I came across some of his writings during my information-gathering exercises for my book during tours of Central Asian Republics abutting Afghanistan. They hosted several Afghans – soldiers, academics and politicos among them. They also included traders and businessmen part of, or close to, the first Taliban regime (1996-2001)

Many of them referred to Yusufzai and his writings. That he interviewed Osama bin Laden later and was perhaps the only one to meet Mullah Umar, the reclusive Taliban supreme leader, created a halo around him and his writings.

During and after 9/11 and with the US-led invasion that removed the Taliban from power, Yusufzai’s writings and views were followed. Given the restrictions on an Indian scribe, and India-Pakistan relations, it is never easy to meet a Pakistani journalist, unless you are at some seminar/conference in a third country. I was not lucky.

However, in my long years of following developments in Afghanistan, I cannot think of another Pakistani journalist-scholar on the subject who is read and respected in India as well. Several Indian scribes and scholars have paid homage to him.

I think it significant since the Indian media and academic community, by and large though certainly not entirely, rely on Western sources. This is partly because of the facility of the English language and the rest, because the Western line was, and remains, critical of Pakistan’s quest for “strategic depth” by seeking to install a ‘friendly’ government in Kabul.

Poignantly, Yusufzai Sahab passed away on September 9, precisely two decades after 9/11. It comes amidst tumultuous changes in Afghanistan where people seem destined in medieval times and misery, without the luxury to decide whether they are ‘free’ or ‘abandoned.’

The Taliban he talked to and wrote about have returned. The US-led military have quit a war they triggered in response to 9/11, but also to play the global policemen. They did not know how and when to withdraw. Non perhaps, has read about Abhimanyu, the young, ill-fated warrior in Mahabharata, and the ‘Chakravyuha’, the military formation he could not break through.

Yusufzai’s presence would be missed at this juncture, when the West is divided on the way it quit it, collectively shedding crocodile tears, unsure how to return to business-as-usual. The spectre of terrorism that brought them together, has only multiplied. A new chapter of the “Great Game” is unfolding.

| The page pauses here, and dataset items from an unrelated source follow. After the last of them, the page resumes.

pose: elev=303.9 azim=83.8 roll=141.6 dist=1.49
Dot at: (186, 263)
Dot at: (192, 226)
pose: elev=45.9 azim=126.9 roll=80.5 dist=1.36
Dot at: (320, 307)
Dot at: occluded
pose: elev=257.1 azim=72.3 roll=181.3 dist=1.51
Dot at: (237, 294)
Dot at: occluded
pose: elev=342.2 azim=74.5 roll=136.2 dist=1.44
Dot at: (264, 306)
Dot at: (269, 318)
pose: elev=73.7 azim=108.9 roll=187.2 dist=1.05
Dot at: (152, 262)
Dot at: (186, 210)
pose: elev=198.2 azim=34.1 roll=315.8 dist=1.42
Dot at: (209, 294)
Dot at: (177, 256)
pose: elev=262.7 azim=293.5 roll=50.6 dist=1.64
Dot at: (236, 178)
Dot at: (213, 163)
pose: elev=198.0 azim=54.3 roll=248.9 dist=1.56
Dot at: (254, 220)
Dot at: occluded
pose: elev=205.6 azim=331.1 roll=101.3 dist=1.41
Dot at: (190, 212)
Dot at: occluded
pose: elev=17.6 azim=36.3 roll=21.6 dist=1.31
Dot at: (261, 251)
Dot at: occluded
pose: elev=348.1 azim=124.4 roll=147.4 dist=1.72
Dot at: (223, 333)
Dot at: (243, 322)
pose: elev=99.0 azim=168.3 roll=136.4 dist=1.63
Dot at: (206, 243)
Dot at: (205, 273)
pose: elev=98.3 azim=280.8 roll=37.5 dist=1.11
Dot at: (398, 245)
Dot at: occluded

New power equations place China in the driver’s seat, accompanied on an uncertain journey by Russia, Pakistan, Iran and many others. The level of their comfort they experience, individually and collectively, can only be speculated. Yusufzai would have had something to say on the feeling of exultation in Pakistan. And about the Indians, ‘friendless’ yet again and out of the reckoning, as of now.